I did. “Can I keep my eyes open?”

“Yeah.”

He reached into the pillowcase and handed me Gram’s pendant. Which he’d stolen again from my bedroom. “Thank you,” I said with a little scolding tucked into my tone.

“Keep your hand up,” he said.

Next, he placed a man’s square ring in my palm. It was made from the same light purple stone as Gram’s pendant. “That was my granddad’s,” he said.

I looked at it, and held it next to the pendant. He handed me a pair of cufflinks. All the jewelry in my palm had come from the same amethyst. The color and clarity was identical.

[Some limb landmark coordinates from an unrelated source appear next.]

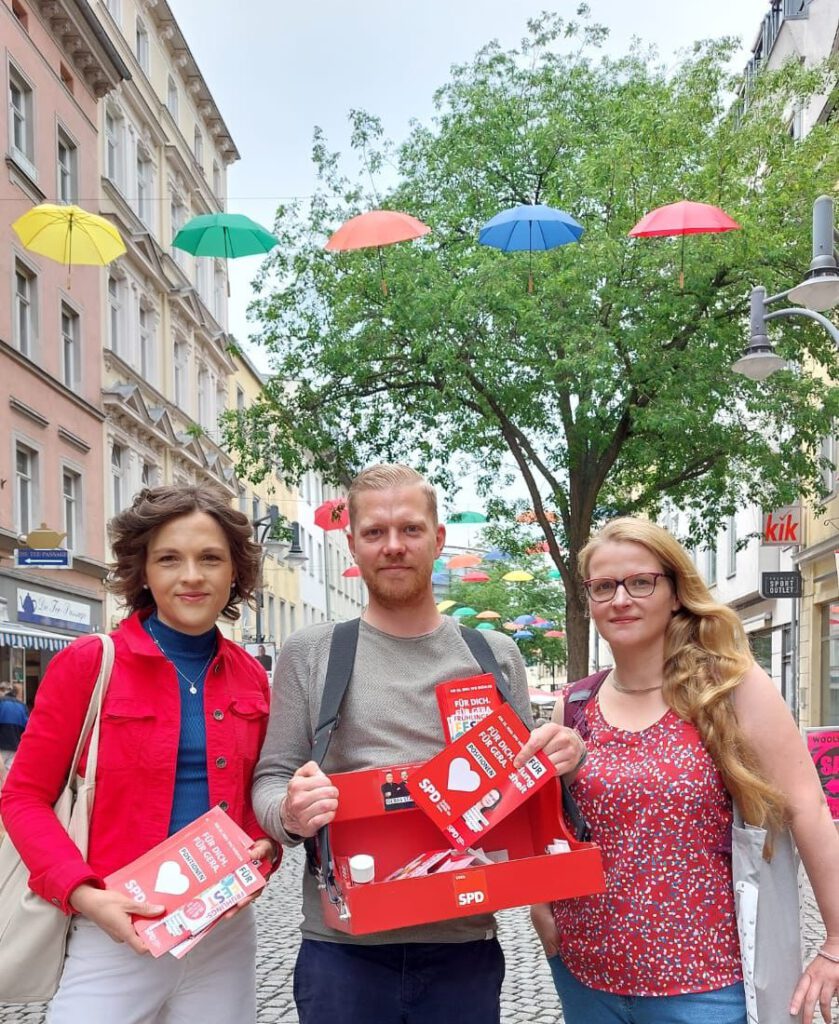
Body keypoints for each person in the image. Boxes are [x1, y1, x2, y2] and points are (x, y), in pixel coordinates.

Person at [253, 463, 584, 1024]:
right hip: (343, 950)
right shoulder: (313, 653)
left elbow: (522, 786)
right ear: (352, 545)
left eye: (409, 529)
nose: (393, 547)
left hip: (464, 943)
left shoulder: (494, 654)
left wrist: (562, 763)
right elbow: (271, 777)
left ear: (438, 539)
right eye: (375, 533)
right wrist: (289, 810)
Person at [530, 517, 839, 1024]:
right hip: (588, 978)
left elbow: (807, 806)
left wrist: (835, 941)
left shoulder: (730, 689)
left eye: (640, 582)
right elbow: (551, 829)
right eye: (603, 587)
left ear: (675, 593)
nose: (620, 599)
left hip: (704, 986)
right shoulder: (577, 703)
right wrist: (542, 910)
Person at [1, 485, 278, 1023]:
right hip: (114, 929)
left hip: (223, 931)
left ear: (235, 573)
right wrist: (84, 895)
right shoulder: (89, 663)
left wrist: (268, 847)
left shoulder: (252, 677)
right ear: (144, 571)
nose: (192, 576)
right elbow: (23, 797)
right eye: (169, 558)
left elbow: (261, 795)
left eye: (211, 558)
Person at [0, 681, 29, 768]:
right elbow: (26, 728)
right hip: (15, 747)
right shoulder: (22, 706)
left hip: (1, 747)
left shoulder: (1, 702)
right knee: (8, 776)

“Corky’s cufflinks,” he said. “I found them in a drawer in his bedroom. Have you ever seen Chester Brewer wear this type of stone?”

“Chester? No. I would have noticed.”

“What about his wife?”

“Bella? I don’t think so. She doesn’t wear much jewelry.”

“Okay,” he said with finality. He arranged the jewelry and the picture together. “So we know they were a group of some kind.”

“Or just friends,” I offered.

“No, the matching jewelry means something. They were up to something. They didn’t wear these in public, so they only wore them when they met. They had these pieces made special from a single stone.”

My grandmother had worn the pendant all the time, but I didn’t correct him. “I’ll take these in and show them to Chester and he’ll tell me what they mean.”